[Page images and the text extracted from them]
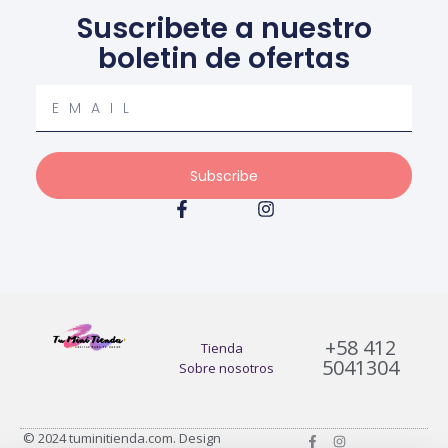
Suscribete a nuestro
boletin de ofertas
Your
email
Subscribe
F
I
a
n
c
s
e
t
b
a
o
g
o
r
k
a
+58 412
-
m
Tienda
5041304
f
Sobre nosotros
F
I
© 2024 tuminitienda.com. Design
a
n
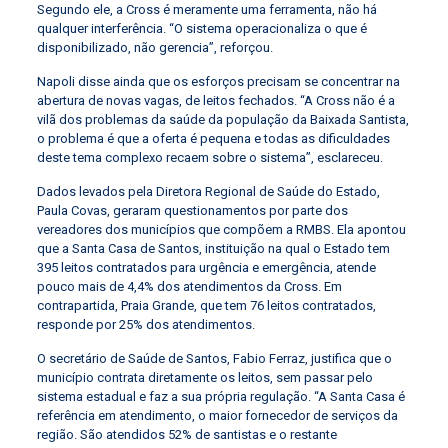
Segundo ele, a Cross é meramente uma ferramenta, não há
qualquer interferência. “O sistema operacionaliza o que é
disponibilizado, não gerencia”, reforçou.
Napoli disse ainda que os esforços precisam se concentrar na
abertura de novas vagas, de leitos fechados. “A Cross não é a
vilã dos problemas da saúde da população da Baixada Santista,
o problema é que a oferta é pequena e todas as dificuldades
deste tema complexo recaem sobre o sistema”, esclareceu.
Dados levados pela Diretora Regional de Saúde do Estado,
Paula Covas, geraram questionamentos por parte dos
vereadores dos municípios que compõem a RMBS. Ela apontou
que a Santa Casa de Santos, instituição na qual o Estado tem
395 leitos contratados para urgência e emergência, atende
pouco mais de 4,4% dos atendimentos da Cross. Em
contrapartida, Praia Grande, que tem 76 leitos contratados,
responde por 25% dos atendimentos.
O secretário de Saúde de Santos, Fabio Ferraz, justifica que o
município contrata diretamente os leitos, sem passar pelo
sistema estadual e faz a sua própria regulação. “A Santa Casa é
referência em atendimento, o maior fornecedor de serviços da
região. São atendidos 52% de santistas e o restante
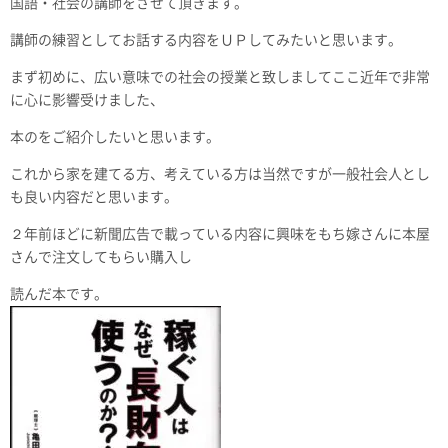
国語・社会の講師をさせて頂きます。
講師の練習としてお話する内容をＵＰしてみたいと思います。
まず初めに、広い意味での社会の授業と致しましてここ近年で非常
に心に影響受けました、
本のをご紹介したいと思います。
これから家を建てる方、考えている方は当然ですが一般社会人とし
も良い内容だと思います。
２年前ほどに新聞広告で載っている内容に興味をもち嫁さんに本屋
さんで注文してもらい購入し
読んだ本です。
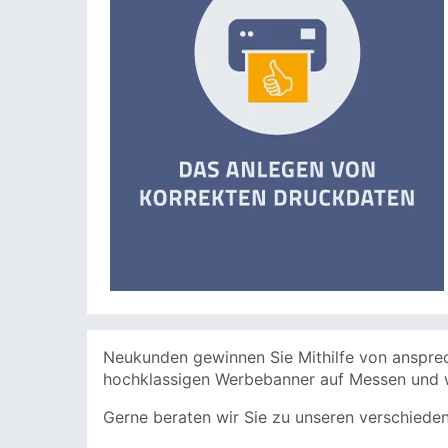
Neukunden gewinnen Sie Mithilfe von anspre
hochklassigen Werbebanner auf
Messen
und 
Gerne beraten wir Sie zu unseren verschiede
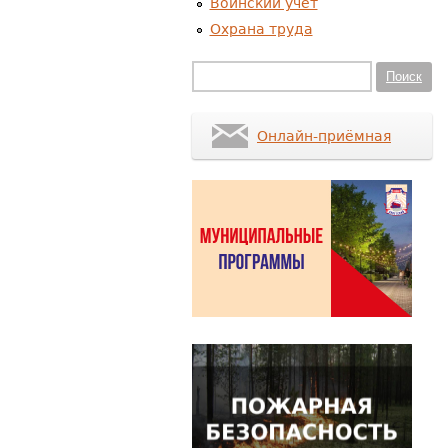
Воинский учет
Охрана труда
Форма поиска
Поиск
Онлайн-приёмная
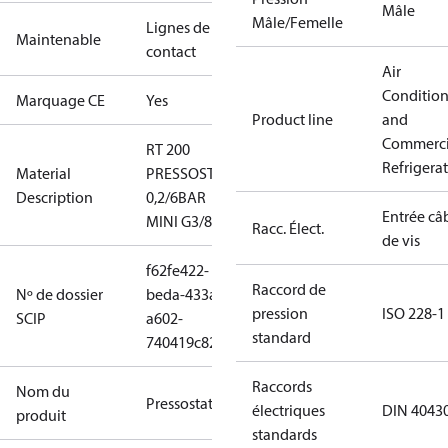
Mâle
Mâle/Femelle
Lignes de
Maintenable
contact
Air
Conditio
Marquage CE
Yes
Product line
and
Commerci
RT 200
Refrigera
Material
PRESSOSTAT
Description
0,2/6BAR
Entrée câ
MINI G3/8
Racc. Élect.
de vis
f62fe422-
Raccord de
Nº de dossier
beda-433a-
pression
ISO 228-1
SCIP
a602-
standard
740419c82c06
Raccords
Nom du
Pressostat
électriques
DIN 4043
produit
standards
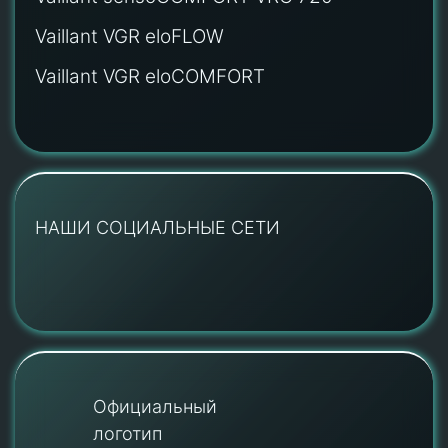
Vaillant VGR eloFLOW
Vaillant VGR eloCOMFORT
НАШИ СОЦИАЛЬНЫЕ СЕТИ
Официальный
логотип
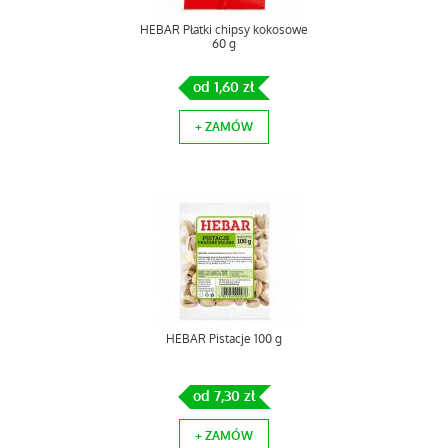
HEBAR Płatki chipsy kokosowe
60 g
od 1,60 zł
+ ZAMÓW
HEBAR Pistacje 100 g
od 7,30 zł
+ ZAMÓW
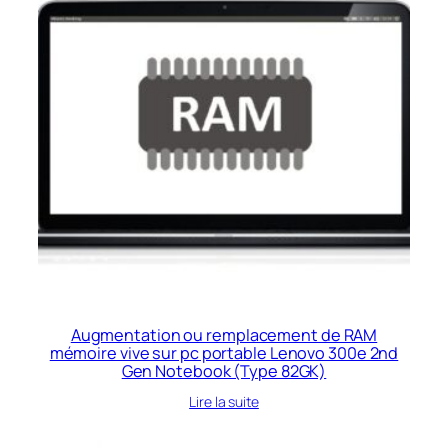
Augmentation ou remplacement de RAM
mémoire vive sur pc portable Lenovo 300e 2nd
Gen Notebook (Type 82GK)
Lire la suite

EXERCISE: Reproduce the extracted text from every one of the records above, line for line and without any change. Leave the pictures out of your answer.

RESULT OF THE TASK:
Suscribete a nuestro
boletin de ofertas
Your
email
Subscribe
F
I
a
n
c
s
e
t
b
a
o
g
o
r
k
a
+58 412
-
m
Tienda
5041304
f
Sobre nosotros
F
I
© 2024 tuminitienda.com. Design
a
n
Segundo ele, a Cross é meramente uma ferramenta, não há
qualquer interferência. “O sistema operacionaliza o que é
disponibilizado, não gerencia”, reforçou.
Napoli disse ainda que os esforços precisam se concentrar na
abertura de novas vagas, de leitos fechados. “A Cross não é a
vilã dos problemas da saúde da população da Baixada Santista,
o problema é que a oferta é pequena e todas as dificuldades
deste tema complexo recaem sobre o sistema”, esclareceu.
Dados levados pela Diretora Regional de Saúde do Estado,
Paula Covas, geraram questionamentos por parte dos
vereadores dos municípios que compõem a RMBS. Ela apontou
que a Santa Casa de Santos, instituição na qual o Estado tem
395 leitos contratados para urgência e emergência, atende
pouco mais de 4,4% dos atendimentos da Cross. Em
contrapartida, Praia Grande, que tem 76 leitos contratados,
responde por 25% dos atendimentos.
O secretário de Saúde de Santos, Fabio Ferraz, justifica que o
município contrata diretamente os leitos, sem passar pelo
sistema estadual e faz a sua própria regulação. “A Santa Casa é
referência em atendimento, o maior fornecedor de serviços da
região. São atendidos 52% de santistas e o restante
国語・社会の講師をさせて頂きます。
講師の練習としてお話する内容をＵＰしてみたいと思います。
まず初めに、広い意味での社会の授業と致しましてここ近年で非常
に心に影響受けました、
本のをご紹介したいと思います。
これから家を建てる方、考えている方は当然ですが一般社会人とし
も良い内容だと思います。
２年前ほどに新聞広告で載っている内容に興味をもち嫁さんに本屋
さんで注文してもらい購入し
読んだ本です。
Neukunden gewinnen Sie Mithilfe von anspre
hochklassigen Werbebanner auf
Messen
und 
Gerne beraten wir Sie zu unseren verschiede
Воинский учет
Охрана труда
Форма поиска
Поиск
Онлайн-приёмная
Mâle
Mâle/Femelle
Lignes de
Maintenable
contact
Air
Conditio
Marquage CE
Yes
Product line
and
Commerci
RT 200
Refrigera
Material
PRESSOSTAT
Description
0,2/6BAR
Entrée câ
MINI G3/8
Racc. Élect.
de vis
f62fe422-
Raccord de
Nº de dossier
beda-433a-
pression
ISO 228-1
SCIP
a602-
standard
740419c82c06
Raccords
Nom du
Pressostat
électriques
DIN 4043
produit
standards
Vaillant VGR eloFLOW
Vaillant VGR eloCOMFORT
НАШИ СОЦИАЛЬНЫЕ СЕТИ
Официальный
логотип
HEBAR Płatki chipsy kokosowe
60 g
od 1,60 zł
+ ZAMÓW
HEBAR Pistacje 100 g
od 7,30 zł
+ ZAMÓW
Augmentation ou remplacement de RAM
mémoire vive sur pc portable Lenovo 300e 2nd
Gen Notebook (Type 82GK)
Lire la suite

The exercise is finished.